U.S. Vice President Kamala Harris called Sunday for an “immediate cease-fire” in Gaza, in one of the strongest appeals yet from the Biden administration to halt the war.
“Given the immense scale of suffering in Gaza, there must be an immediate cease-fire,” Harris said to loud applause at a gathering to commemorate a major civil rights anniversary in Selma, Alabama.
The administration has been working with Egypt and Qatar to mediate a six-week pause in the fighting to get the remaining hostages held by Hamas out and to get scaled-up aid into Gaza, where the U.N. has warned that famine is looming.
Speaking at the Edmund Pettus Bridge, where 59 years ago state troopers beat U.S. civil rights marchers in what is known as Bloody Sunday, Harris said people in Gaza are starving.
“The conditions are inhumane, and our common humanity compels us to act,” she said. “The Israeli government must do more to significantly increase the flow of aid. No excuses.”
On Saturday, a joint operation by the U.S. and Jordanian Air Forces air dropped 38,000 meals along Gaza’s coastline. A senior U.S. official said air drops will be part of a “sustained effort” with international partners to scale up humanitarian assistance into Gaza.
Humanitarians use air drops as a method of last resort, because they are expensive, complex operations and cannot deliver the volume of aid that a truck could.

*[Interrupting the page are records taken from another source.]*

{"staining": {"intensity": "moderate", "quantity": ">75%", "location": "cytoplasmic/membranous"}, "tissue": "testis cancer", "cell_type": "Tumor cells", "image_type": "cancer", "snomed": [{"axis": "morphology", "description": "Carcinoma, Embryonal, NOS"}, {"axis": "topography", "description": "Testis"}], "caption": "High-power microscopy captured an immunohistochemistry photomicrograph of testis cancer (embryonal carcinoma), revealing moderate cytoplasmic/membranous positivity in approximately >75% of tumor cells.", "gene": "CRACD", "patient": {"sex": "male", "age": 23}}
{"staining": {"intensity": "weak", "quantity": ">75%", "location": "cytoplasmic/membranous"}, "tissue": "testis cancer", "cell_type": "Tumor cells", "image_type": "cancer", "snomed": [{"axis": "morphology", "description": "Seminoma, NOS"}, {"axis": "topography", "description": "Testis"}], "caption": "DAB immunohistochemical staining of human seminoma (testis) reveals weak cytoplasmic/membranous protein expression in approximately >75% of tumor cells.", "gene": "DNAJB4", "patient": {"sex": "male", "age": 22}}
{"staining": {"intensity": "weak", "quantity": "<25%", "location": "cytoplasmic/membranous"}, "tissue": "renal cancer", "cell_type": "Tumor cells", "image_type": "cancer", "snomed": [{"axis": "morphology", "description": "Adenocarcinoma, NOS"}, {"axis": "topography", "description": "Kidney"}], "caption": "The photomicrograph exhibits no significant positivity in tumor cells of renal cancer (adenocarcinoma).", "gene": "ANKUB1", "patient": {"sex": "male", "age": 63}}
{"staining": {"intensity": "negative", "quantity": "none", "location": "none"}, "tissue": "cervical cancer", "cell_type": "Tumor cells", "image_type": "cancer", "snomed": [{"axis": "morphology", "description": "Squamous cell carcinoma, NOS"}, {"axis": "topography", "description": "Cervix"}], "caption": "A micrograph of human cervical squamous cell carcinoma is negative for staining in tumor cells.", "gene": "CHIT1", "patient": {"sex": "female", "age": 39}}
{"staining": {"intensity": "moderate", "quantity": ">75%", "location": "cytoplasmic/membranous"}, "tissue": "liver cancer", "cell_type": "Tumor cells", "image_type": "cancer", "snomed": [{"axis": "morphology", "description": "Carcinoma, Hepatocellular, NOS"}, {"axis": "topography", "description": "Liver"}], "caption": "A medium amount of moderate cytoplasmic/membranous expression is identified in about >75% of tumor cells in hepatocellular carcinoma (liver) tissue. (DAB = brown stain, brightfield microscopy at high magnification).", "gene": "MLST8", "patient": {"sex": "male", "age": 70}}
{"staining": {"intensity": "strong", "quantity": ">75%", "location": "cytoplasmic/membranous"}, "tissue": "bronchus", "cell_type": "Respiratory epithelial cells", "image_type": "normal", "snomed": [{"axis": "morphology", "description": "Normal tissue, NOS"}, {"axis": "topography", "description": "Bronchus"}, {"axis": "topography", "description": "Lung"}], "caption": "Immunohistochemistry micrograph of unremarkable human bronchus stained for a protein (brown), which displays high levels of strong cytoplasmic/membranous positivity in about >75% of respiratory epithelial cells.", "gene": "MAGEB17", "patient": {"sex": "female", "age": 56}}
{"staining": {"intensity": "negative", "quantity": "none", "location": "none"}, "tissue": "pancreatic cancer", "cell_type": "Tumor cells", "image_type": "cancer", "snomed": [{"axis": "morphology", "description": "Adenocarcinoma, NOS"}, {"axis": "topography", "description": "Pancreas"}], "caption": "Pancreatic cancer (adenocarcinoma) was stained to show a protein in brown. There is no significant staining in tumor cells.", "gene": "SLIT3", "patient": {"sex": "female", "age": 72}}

Harris’s appeal comes ahead of a planned meeting Monday with Israeli war Cabinet member Benny Gantz at the White House.
Harris told the crowd in Selma that the “threat that Hamas poses to the people of Israel must be eliminated.” A White House official said the talks are expected to focus on Palestinian civilian casualties, securing a temporary cease-fire and the release of hostages, as well as increasing aid into the enclave.